**EXERCISE REQUIREMENTS:** Below are some records. How many of their lines contain the string "Kambio"? Answer with the number alone.

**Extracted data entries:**
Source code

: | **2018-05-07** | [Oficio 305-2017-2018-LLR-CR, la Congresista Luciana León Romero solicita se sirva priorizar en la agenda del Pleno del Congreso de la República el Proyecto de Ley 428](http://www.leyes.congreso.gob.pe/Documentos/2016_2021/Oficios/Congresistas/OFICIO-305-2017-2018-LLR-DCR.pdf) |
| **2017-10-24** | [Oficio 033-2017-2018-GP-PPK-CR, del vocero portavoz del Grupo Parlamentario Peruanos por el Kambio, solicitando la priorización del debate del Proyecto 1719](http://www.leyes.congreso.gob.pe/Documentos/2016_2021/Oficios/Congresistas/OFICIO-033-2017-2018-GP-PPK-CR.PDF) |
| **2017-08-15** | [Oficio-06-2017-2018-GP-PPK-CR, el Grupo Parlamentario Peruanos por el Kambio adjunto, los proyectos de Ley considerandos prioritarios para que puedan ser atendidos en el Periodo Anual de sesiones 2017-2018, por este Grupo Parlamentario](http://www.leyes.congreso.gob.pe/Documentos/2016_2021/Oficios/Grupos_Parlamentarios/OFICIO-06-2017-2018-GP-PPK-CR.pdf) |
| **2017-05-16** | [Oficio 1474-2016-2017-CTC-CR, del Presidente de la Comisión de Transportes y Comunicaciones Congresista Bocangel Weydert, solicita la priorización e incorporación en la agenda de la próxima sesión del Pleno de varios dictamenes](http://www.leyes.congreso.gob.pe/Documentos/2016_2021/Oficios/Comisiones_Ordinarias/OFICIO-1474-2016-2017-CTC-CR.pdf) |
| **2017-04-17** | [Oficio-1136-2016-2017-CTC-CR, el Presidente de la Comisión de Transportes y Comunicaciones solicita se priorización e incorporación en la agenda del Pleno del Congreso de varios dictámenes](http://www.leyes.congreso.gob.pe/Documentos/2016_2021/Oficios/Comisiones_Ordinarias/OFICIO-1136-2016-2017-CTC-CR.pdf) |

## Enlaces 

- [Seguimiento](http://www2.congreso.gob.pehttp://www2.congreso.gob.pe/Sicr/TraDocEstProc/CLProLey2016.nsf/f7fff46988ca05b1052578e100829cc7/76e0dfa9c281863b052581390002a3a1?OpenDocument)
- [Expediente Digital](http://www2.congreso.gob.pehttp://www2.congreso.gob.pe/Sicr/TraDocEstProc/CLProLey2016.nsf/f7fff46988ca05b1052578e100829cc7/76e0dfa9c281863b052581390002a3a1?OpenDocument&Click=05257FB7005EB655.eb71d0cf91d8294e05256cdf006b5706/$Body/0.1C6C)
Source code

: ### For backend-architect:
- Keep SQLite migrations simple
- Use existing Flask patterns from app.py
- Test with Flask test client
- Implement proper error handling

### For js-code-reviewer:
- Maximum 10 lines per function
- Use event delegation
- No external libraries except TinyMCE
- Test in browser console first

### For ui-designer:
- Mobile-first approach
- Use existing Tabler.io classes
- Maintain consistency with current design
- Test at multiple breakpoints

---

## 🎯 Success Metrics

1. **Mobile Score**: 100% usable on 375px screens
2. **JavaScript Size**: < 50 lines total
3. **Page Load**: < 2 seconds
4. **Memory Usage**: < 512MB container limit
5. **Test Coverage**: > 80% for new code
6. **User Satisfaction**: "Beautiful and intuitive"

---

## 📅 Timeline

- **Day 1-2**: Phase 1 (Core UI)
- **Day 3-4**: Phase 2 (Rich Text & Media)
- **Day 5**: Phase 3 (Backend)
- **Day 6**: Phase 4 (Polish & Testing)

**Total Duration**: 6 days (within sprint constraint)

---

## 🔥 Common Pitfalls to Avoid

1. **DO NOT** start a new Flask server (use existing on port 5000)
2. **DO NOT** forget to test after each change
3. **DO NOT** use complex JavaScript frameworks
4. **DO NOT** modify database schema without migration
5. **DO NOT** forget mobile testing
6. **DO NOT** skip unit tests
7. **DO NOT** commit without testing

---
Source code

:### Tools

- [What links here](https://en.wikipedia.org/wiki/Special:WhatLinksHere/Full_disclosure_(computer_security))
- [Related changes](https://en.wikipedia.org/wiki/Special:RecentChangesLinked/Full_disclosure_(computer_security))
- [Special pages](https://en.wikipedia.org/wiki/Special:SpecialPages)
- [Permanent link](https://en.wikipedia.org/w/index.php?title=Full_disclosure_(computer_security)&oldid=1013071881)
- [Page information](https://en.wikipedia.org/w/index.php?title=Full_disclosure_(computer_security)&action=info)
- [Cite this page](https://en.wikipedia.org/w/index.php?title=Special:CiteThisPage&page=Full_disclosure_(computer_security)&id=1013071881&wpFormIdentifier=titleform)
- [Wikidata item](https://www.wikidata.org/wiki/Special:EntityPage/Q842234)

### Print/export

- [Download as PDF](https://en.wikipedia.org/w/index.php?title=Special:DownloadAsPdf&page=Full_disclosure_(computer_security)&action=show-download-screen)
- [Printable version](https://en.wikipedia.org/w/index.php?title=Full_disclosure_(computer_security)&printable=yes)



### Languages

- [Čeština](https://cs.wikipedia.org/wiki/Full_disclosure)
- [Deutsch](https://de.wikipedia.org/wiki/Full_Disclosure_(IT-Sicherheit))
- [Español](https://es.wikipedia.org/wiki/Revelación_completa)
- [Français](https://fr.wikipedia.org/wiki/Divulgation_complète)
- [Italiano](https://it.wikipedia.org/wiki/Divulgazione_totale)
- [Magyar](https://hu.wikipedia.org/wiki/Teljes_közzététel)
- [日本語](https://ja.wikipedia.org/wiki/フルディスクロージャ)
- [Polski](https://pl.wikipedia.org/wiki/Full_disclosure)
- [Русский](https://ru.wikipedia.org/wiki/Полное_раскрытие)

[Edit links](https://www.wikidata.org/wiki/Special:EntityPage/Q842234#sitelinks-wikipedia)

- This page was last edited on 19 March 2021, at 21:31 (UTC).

**RESPONSE BOX:** 2